======== Data provided ========
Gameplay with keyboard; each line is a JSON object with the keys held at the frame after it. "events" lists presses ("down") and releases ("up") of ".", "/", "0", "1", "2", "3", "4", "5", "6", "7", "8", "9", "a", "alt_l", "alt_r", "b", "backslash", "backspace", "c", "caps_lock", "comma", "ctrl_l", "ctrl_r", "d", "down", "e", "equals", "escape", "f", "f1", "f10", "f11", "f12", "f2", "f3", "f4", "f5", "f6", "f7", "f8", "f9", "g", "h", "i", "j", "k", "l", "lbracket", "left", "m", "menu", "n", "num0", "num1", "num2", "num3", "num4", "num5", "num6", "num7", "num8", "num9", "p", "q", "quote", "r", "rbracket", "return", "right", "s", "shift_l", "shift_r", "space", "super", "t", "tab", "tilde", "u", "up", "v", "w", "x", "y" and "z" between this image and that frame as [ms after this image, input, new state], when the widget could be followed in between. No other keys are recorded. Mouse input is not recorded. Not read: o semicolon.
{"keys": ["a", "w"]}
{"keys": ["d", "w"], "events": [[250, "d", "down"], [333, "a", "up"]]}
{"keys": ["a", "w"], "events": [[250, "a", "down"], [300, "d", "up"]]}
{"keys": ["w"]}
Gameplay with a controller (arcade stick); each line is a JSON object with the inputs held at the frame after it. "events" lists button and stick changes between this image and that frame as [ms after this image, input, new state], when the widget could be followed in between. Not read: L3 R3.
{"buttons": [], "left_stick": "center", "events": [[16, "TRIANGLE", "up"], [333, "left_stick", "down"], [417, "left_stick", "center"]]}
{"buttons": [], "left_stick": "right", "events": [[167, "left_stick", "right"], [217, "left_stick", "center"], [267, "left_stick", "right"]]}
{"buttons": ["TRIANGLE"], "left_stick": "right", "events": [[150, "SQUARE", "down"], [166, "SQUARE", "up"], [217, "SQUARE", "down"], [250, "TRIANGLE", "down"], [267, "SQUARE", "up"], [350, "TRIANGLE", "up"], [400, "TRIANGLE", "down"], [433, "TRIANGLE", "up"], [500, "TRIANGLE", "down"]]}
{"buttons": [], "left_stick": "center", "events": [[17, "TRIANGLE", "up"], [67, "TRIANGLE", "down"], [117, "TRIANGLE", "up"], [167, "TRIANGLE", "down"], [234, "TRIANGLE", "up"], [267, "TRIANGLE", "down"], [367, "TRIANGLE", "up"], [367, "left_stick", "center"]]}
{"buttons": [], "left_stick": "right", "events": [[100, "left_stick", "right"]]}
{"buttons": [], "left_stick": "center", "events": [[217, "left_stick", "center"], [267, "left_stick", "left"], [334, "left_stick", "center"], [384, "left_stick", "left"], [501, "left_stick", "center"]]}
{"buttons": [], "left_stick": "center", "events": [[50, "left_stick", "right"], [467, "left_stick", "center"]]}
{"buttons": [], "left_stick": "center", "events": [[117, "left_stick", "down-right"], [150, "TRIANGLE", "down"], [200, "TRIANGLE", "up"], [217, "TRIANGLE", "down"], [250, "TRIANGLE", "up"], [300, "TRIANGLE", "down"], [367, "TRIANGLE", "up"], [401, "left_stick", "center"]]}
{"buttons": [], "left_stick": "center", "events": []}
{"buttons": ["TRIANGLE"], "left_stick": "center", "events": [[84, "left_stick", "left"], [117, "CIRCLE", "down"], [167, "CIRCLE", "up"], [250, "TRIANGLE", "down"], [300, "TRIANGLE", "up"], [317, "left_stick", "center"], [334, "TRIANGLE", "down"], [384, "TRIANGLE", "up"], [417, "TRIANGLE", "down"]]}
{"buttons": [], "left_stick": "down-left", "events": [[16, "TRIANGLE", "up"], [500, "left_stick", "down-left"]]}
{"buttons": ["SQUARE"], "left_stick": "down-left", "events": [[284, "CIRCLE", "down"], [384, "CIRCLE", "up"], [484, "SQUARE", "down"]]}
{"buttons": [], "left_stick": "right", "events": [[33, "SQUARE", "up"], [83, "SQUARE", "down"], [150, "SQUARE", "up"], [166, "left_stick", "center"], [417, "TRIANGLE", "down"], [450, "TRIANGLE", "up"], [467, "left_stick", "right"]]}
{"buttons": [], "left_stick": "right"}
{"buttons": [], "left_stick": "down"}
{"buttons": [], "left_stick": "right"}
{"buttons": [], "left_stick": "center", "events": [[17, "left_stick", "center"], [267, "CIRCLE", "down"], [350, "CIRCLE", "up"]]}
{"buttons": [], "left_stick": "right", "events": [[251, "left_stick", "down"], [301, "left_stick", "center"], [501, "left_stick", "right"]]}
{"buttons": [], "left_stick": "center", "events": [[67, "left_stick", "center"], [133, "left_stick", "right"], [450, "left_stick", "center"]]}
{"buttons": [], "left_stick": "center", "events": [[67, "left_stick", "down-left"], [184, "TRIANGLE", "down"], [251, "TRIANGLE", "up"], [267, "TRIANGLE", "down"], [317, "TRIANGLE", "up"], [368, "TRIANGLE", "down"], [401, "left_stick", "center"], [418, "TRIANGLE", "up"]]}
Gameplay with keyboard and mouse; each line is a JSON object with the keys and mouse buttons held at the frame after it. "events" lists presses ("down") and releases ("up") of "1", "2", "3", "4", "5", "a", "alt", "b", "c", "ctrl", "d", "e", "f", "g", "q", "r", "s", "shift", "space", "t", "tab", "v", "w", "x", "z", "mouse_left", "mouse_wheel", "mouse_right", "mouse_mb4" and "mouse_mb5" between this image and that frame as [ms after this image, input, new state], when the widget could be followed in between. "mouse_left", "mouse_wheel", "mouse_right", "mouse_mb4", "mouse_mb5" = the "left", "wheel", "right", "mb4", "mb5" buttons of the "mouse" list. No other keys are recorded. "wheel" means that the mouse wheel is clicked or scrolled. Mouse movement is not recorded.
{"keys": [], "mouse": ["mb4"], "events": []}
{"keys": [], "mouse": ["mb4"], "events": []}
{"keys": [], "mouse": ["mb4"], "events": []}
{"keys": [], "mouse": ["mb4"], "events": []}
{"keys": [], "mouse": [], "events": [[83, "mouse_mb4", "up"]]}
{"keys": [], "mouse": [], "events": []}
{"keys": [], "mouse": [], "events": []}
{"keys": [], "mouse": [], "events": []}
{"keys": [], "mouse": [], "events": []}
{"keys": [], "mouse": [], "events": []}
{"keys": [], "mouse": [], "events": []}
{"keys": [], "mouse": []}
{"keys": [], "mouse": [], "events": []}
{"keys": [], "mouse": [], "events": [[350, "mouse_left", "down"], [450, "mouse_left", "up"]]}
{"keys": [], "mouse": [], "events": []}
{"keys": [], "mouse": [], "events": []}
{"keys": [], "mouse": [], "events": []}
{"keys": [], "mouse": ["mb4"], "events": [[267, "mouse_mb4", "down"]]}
========
> What is needed: Copy down the entries exactly, leaving out no line.

> Exercise output:
Gameplay with keyboard; each line is a JSON object with the keys held at the frame after it. "events" lists presses ("down") and releases ("up") of ".", "/", "0", "1", "2", "3", "4", "5", "6", "7", "8", "9", "a", "alt_l", "alt_r", "b", "backslash", "backspace", "c", "caps_lock", "comma", "ctrl_l", "ctrl_r", "d", "down", "e", "equals", "escape", "f", "f1", "f10", "f11", "f12", "f2", "f3", "f4", "f5", "f6", "f7", "f8", "f9", "g", "h", "i", "j", "k", "l", "lbracket", "left", "m", "menu", "n", "num0", "num1", "num2", "num3", "num4", "num5", "num6", "num7", "num8", "num9", "p", "q", "quote", "r", "rbracket", "return", "right", "s", "shift_l", "shift_r", "space", "super", "t", "tab", "tilde", "u", "up", "v", "w", "x", "y" and "z" between this image and that frame as [ms after this image, input, new state], when the widget could be followed in between. No other keys are recorded. Mouse input is not recorded. Not read: o semicolon.
{"keys": ["a", "w"]}
{"keys": ["d", "w"], "events": [[250, "d", "down"], [333, "a", "up"]]}
{"keys": ["a", "w"], "events": [[250, "a", "down"], [300, "d", "up"]]}
{"keys": ["w"]}
Gameplay with a controller (arcade stick); each line is a JSON object with the inputs held at the frame after it. "events" lists button and stick changes between this image and that frame as [ms after this image, input, new state], when the widget could be followed in between. Not read: L3 R3.
{"buttons": [], "left_stick": "center", "events": [[16, "TRIANGLE", "up"], [333, "left_stick", "down"], [417, "left_stick", "center"]]}
{"buttons": [], "left_stick": "right", "events": [[167, "left_stick", "right"], [217, "left_stick", "center"], [267, "left_stick", "right"]]}
{"buttons": ["TRIANGLE"], "left_stick": "right", "events": [[150, "SQUARE", "down"], [166, "SQUARE", "up"], [217, "SQUARE", "down"], [250, "TRIANGLE", "down"], [267, "SQUARE", "up"], [350, "TRIANGLE", "up"], [400, "TRIANGLE", "down"], [433, "TRIANGLE", "up"], [500, "TRIANGLE", "down"]]}
{"buttons": [], "left_stick": "center", "events": [[17, "TRIANGLE", "up"], [67, "TRIANGLE", "down"], [117, "TRIANGLE", "up"], [167, "TRIANGLE", "down"], [234, "TRIANGLE", "up"], [267, "TRIANGLE", "down"], [367, "TRIANGLE", "up"], [367, "left_stick", "center"]]}
{"buttons": [], "left_stick": "right", "events": [[100, "left_stick", "right"]]}
{"buttons": [], "left_stick": "center", "events": [[217, "left_stick", "center"], [267, "left_stick", "left"], [334, "left_stick", "center"], [384, "left_stick", "left"], [501, "left_stick", "center"]]}
{"buttons": [], "left_stick": "center", "events": [[50, "left_stick", "right"], [467, "left_stick", "center"]]}
{"buttons": [], "left_stick": "center", "events": [[117, "left_stick", "down-right"], [150, "TRIANGLE", "down"], [200, "TRIANGLE", "up"], [217, "TRIANGLE", "down"], [250, "TRIANGLE", "up"], [300, "TRIANGLE", "down"], [367, "TRIANGLE", "up"], [401, "left_stick", "center"]]}
{"buttons": [], "left_stick": "center", "events": []}
{"buttons": ["TRIANGLE"], "left_stick": "center", "events": [[84, "left_stick", "left"], [117, "CIRCLE", "down"], [167, "CIRCLE", "up"], [250, "TRIANGLE", "down"], [300, "TRIANGLE", "up"], [317, "left_stick", "center"], [334, "TRIANGLE", "down"], [384, "TRIANGLE", "up"], [417, "TRIANGLE", "down"]]}
{"buttons": [], "left_stick": "down-left", "events": [[16, "TRIANGLE", "up"], [500, "left_stick", "down-left"]]}
{"buttons": ["SQUARE"], "left_stick": "down-left", "events": [[284, "CIRCLE", "down"], [384, "CIRCLE", "up"], [484, "SQUARE", "down"]]}
{"buttons": [], "left_stick": "right", "events": [[33, "SQUARE", "up"], [83, "SQUARE", "down"], [150, "SQUARE", "up"], [166, "left_stick", "center"], [417, "TRIANGLE", "down"], [450, "TRIANGLE", "up"], [467, "left_stick", "right"]]}
{"buttons": [], "left_stick": "right"}
{"buttons": [], "left_stick": "down"}
{"buttons": [], "left_stick": "right"}
{"buttons": [], "left_stick": "center", "events": [[17, "left_stick", "center"], [267, "CIRCLE", "down"], [350, "CIRCLE", "up"]]}
{"buttons": [], "left_stick": "right", "events": [[251, "left_stick", "down"], [301, "left_stick", "center"], [501, "left_stick", "right"]]}
{"buttons": [], "left_stick": "center", "events": [[67, "left_stick", "center"], [133, "left_stick", "right"], [450, "left_stick", "center"]]}
{"buttons": [], "left_stick": "center", "events": [[67, "left_stick", "down-left"], [184, "TRIANGLE", "down"], [251, "TRIANGLE", "up"], [267, "TRIANGLE", "down"], [317, "TRIANGLE", "up"], [368, "TRIANGLE", "down"], [401, "left_stick", "center"], [418, "TRIANGLE", "up"]]}
Gameplay with keyboard and mouse; each line is a JSON object with the keys and mouse buttons held at the frame after it. "events" lists presses ("down") and releases ("up") of "1", "2", "3", "4", "5", "a", "alt", "b", "c", "ctrl", "d", "e", "f", "g", "q", "r", "s", "shift", "space", "t", "tab", "v", "w", "x", "z", "mouse_left", "mouse_wheel", "mouse_right", "mouse_mb4" and "mouse_mb5" between this image and that frame as [ms after this image, input, new state], when the widget could be followed in between. "mouse_left", "mouse_wheel", "mouse_right", "mouse_mb4", "mouse_mb5" = the "left", "wheel", "right", "mb4", "mb5" buttons of the "mouse" list. No other keys are recorded. "wheel" means that the mouse wheel is clicked or scrolled. Mouse movement is not recorded.
{"keys": [], "mouse": ["mb4"], "events": []}
{"keys": [], "mouse": ["mb4"], "events": []}
{"keys": [], "mouse": ["mb4"], "events": []}
{"keys": [], "mouse": ["mb4"], "events": []}
{"keys": [], "mouse": [], "events": [[83, "mouse_mb4", "up"]]}
{"keys": [], "mouse": [], "events": []}
{"keys": [], "mouse": [], "events": []}
{"keys": [], "mouse": [], "events": []}
{"keys": [], "mouse": [], "events": []}
{"keys": [], "mouse": [], "events": []}
{"keys": [], "mouse": [], "events": []}
{"keys": [], "mouse": []}
{"keys": [], "mouse": [], "events": []}
{"keys": [], "mouse": [], "events": [[350, "mouse_left", "down"], [450, "mouse_left", "up"]]}
{"keys": [], "mouse": [], "events": []}
{"keys": [], "mouse": [], "events": []}
{"keys": [], "mouse": [], "events": []}
{"keys": [], "mouse": ["mb4"], "events": [[267, "mouse_mb4", "down"]]}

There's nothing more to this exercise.